—Buenas noches, David—dije dejando
el libro en la estantería—. ¿Acaso vienes a advertirme?
—Hace tiempo que tiré la toalla
contigo—suspiró pesadamente encogiéndose de hombros, cruzando los
brazos sobre su pecho y apoyándose del lado derecho contra la
estantería—. Eres imposible—dijo con una sonrisa suave. Era
elegante y tenía un aspecto muy atractivo. Aquel cuerpo había sido
moldeado por su alma de hombre culto, refinado e intuitivo. Nada
quedaba de ese brillo del principio, tan alocado y sumido en nuevas
impresiones, sino que había otro más sabio que te transmitía
conocimiento y misterio.
—¿Y a qué debo entonces que vengas
a visitarme?—pregunté apartándome de la mesa.
—Viene a vernos—sugirió Amel
alborotado—. Pregúntale si desea jugar al ajedrez—murmuró
echándose a reír a carcajadas—. Tenemos ventaja, belleza.
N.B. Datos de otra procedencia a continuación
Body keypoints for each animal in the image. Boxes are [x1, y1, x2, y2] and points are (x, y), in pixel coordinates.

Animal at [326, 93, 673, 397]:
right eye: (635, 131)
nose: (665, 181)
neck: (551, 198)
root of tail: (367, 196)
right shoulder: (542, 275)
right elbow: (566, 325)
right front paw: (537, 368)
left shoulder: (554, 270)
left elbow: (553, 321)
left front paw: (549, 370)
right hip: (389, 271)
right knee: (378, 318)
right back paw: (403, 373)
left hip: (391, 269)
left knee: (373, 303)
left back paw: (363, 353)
Yo sólo sonreí contemplándolo.
Deseaba estrecharlo entre mis brazos y decirle cuan agradecido estaba
de tenerlo ahí. Pero me contuve. Tan sólo me giré por completo
hacia él y me perdí en sus ojos. Amel podía contarme todo lo que
pasaba por su cerebro, eso que ocultaba ese alma llena de pecados y
aciertos, si bien jamás me gustó leer las mentes. Siempre he
preferido el misterio, lo insólito y sorprendente. Conocer con
antemano lo que me van a contar es demasiado insípido.
—Quería saber cómo estás...—dijo
acercándose a mí, para apoyar sus manos sobre mis hombros.
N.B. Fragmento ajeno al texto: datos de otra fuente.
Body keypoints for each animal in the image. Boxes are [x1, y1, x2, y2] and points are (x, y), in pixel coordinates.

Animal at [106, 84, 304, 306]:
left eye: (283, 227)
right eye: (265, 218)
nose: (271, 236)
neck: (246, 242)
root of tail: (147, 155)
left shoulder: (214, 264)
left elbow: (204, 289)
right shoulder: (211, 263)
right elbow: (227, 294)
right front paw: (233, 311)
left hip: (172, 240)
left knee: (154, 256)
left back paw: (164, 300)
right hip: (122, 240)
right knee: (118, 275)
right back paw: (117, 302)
—Vienes a comprobar si sigo siendo el
mismo irresponsable, carismático e idiota de siempre o si me he
vuelto loco y permitido que Amel tome el control. David, por favor.
Amel es feliz compartiendo conmigo éste tiempo, una conversación
que durará para siempre, y que nos arrebata a ambos la soledad que
sufríamos. Ésto nos beneficia a los dos—expliqué mientras iba
hacia mi escritorio, donde me apoyé, girándome hacia él—. Ya me
has visto.
—He cometido un acto
terrible—susurró.
—¿Has matado a alguien que no lo
merecía?—indagué.
—He jugado con fuego... Daniel y
yo...
—No me interesa la clase de juegos
que tengáis—aseveré mientras me sentaba—. No soy la hermanita
de la caridad, ni alguien con el alma pura y dulce. Yo no te puedo
aconsejar.
—Tiene miedo de Marius,
seguro—murmuró Amel.
—Marius no te hará nada. Nos
aseguraremos de ello—dije con la mano derecha sobre mi corazón.
David sólo asintió y se marchó. Los
líos de faldas eran sólo divertidos cuando yo era el causante.
¡Tenían emoción! Pero lejos de ese círculo vicioso eran aburridos
e incluso tedioso hablar con una moral de la cual carecía.